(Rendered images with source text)
:::

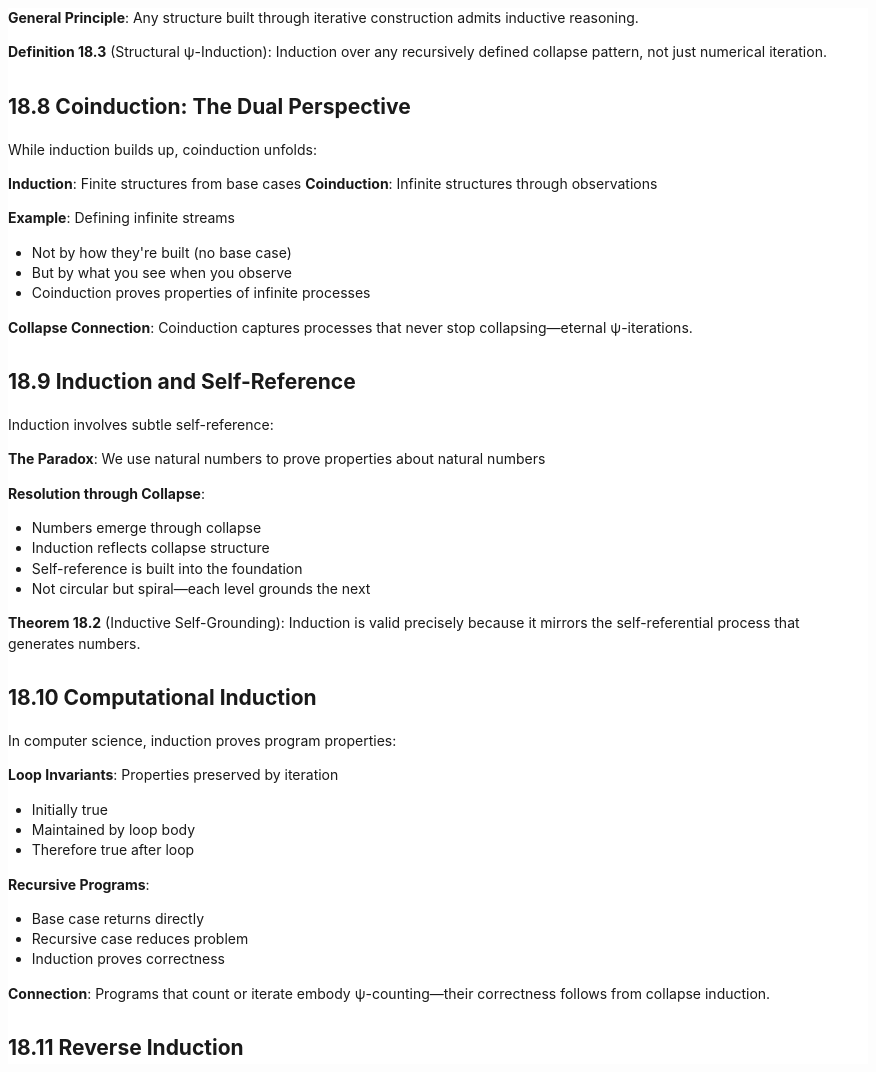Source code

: **General Principle**: Any structure built through iterative construction admits inductive reasoning.

**Definition 18.3** (Structural ψ-Induction): Induction over any recursively defined collapse pattern, not just numerical iteration.

## 18.8 Coinduction: The Dual Perspective

While induction builds up, coinduction unfolds:

**Induction**: Finite structures from base cases
**Coinduction**: Infinite structures through observations

**Example**: Defining infinite streams
- Not by how they're built (no base case)
- But by what you see when you observe
- Coinduction proves properties of infinite processes

**Collapse Connection**: Coinduction captures processes that never stop collapsing—eternal ψ-iterations.

## 18.9 Induction and Self-Reference

Induction involves subtle self-reference:

**The Paradox**: We use natural numbers to prove properties about natural numbers

**Resolution through Collapse**:
- Numbers emerge through collapse
- Induction reflects collapse structure
- Self-reference is built into the foundation
- Not circular but spiral—each level grounds the next

**Theorem 18.2** (Inductive Self-Grounding): Induction is valid precisely because it mirrors the self-referential process that generates numbers.

## 18.10 Computational Induction

In computer science, induction proves program properties:

**Loop Invariants**: Properties preserved by iteration
- Initially true
- Maintained by loop body
- Therefore true after loop

**Recursive Programs**: 
- Base case returns directly
- Recursive case reduces problem
- Induction proves correctness

**Connection**: Programs that count or iterate embody ψ-counting—their correctness follows from collapse induction.

## 18.11 Reverse Induction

:::

**Activity**: The copy you write out must match the entries word for word, minus their pictures.

**Reply to the task**:
Source code

: **General Principle**: Any structure built through iterative construction admits inductive reasoning.

**Definition 18.3** (Structural ψ-Induction): Induction over any recursively defined collapse pattern, not just numerical iteration.

## 18.8 Coinduction: The Dual Perspective

While induction builds up, coinduction unfolds:

**Induction**: Finite structures from base cases
**Coinduction**: Infinite structures through observations

**Example**: Defining infinite streams
- Not by how they're built (no base case)
- But by what you see when you observe
- Coinduction proves properties of infinite processes

**Collapse Connection**: Coinduction captures processes that never stop collapsing—eternal ψ-iterations.

## 18.9 Induction and Self-Reference

Induction involves subtle self-reference:

**The Paradox**: We use natural numbers to prove properties about natural numbers

**Resolution through Collapse**:
- Numbers emerge through collapse
- Induction reflects collapse structure
- Self-reference is built into the foundation
- Not circular but spiral—each level grounds the next

**Theorem 18.2** (Inductive Self-Grounding): Induction is valid precisely because it mirrors the self-referential process that generates numbers.

## 18.10 Computational Induction

In computer science, induction proves program properties:

**Loop Invariants**: Properties preserved by iteration
- Initially true
- Maintained by loop body
- Therefore true after loop

**Recursive Programs**: 
- Base case returns directly
- Recursive case reduces problem
- Induction proves correctness

**Connection**: Programs that count or iterate embody ψ-counting—their correctness follows from collapse induction.

## 18.11 Reverse Induction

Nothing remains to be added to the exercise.